__PARTS OF THE EXERCISE__
- A) List every software tool or toolchain component named in the thread about bogus GOT32 relocations in mold.
- B) Write the next part of the thread about bogus GOT32 relocations in mold, picking up after its final line.

I readelf'd all the input .o and .a files but they didn't seem to contain any. A quick grep of mold code don't show any uses that assigns the value of GOT32, so I don't have a good clue here.

In bfd, the symbols seems to get assigned a PC64 reloc instead, although I'm not 100% sure it's pointing to the same thing.

Finally there's a chance that GOT32 is just a bogus value we assign due to some bug. I see a bunch of these for .debug_lines too.

rui314 commented 1 year ago

It looks like mold creates GOT32 relocations for section symbols. We discard section symbols in input files and re-create new section symbols for output sections, as we want to keep only one section symbol for each section.

I don't know why it lead to creating GOT32 relocations, though. But the relocation type looks bogus.

ishitatsuyuki commented 1 year ago

OK, this is the culprit then :sweat_smile:

buf[j].r_type = STT_SECTION;

(STT_SECTION = R_X86_64_GOT32)

(Transcribed page contents)
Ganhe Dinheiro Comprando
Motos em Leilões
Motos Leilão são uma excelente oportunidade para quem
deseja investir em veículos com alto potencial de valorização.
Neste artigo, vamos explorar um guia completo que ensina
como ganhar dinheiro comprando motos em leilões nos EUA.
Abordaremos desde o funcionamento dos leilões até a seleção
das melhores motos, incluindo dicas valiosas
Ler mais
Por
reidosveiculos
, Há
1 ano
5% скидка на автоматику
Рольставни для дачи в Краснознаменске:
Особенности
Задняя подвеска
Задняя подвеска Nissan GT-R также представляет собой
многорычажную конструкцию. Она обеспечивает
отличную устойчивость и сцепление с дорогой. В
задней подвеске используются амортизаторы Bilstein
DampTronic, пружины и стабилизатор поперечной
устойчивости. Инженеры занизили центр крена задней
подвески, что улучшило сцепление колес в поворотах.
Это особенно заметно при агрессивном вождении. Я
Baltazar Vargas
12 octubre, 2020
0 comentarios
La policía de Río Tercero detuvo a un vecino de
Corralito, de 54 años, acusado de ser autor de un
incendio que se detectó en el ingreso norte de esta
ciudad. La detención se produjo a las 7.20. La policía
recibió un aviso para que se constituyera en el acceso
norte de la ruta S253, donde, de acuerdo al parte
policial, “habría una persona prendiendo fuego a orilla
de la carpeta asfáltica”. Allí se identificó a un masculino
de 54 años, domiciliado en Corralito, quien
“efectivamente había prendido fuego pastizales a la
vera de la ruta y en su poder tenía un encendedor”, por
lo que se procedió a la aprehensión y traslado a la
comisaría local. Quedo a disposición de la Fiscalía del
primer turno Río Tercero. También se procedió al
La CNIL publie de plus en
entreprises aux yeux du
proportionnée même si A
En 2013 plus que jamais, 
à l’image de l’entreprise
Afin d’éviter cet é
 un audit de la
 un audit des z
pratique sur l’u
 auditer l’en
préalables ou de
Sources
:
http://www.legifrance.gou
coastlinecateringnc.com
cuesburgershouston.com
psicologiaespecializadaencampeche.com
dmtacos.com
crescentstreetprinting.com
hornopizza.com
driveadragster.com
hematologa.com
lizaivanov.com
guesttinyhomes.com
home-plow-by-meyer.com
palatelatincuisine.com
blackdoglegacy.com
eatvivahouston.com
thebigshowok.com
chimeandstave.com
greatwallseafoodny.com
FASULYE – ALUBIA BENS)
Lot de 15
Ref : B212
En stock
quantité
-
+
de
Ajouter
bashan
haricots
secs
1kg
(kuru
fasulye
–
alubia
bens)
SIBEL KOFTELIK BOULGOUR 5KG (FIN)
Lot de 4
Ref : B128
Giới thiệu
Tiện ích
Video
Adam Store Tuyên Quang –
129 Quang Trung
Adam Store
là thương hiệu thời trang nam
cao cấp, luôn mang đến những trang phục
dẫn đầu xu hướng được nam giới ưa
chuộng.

__RESPONSES BY ITEM NUMBER__
- A) readelf, grep, mold, bfd

- B)
rui314 commented 1 year ago

LOL

ishitatsuyuki commented 1 year ago

With #833 BOLT :: X86/data-to-data-pcrel.s is fixed. The remaining 9 still fails and there still seems to be "relocation parse failed" messages (Update: gone after rebuild). I'll check what BOLT is complaning about this time.

ishitatsuyuki commented 1 year ago

There are still 9 failures but I think we're mostly done for it now. Reasons it's failing seems to be due to one of: 1. mold defaulting to LOCAL for executables (need --export-dynamic), 2. mold generating more symbols that have the same address as others (probably harmless, just a different name), and 3. straight out hardcoded expectations. I'll test HHVM next time.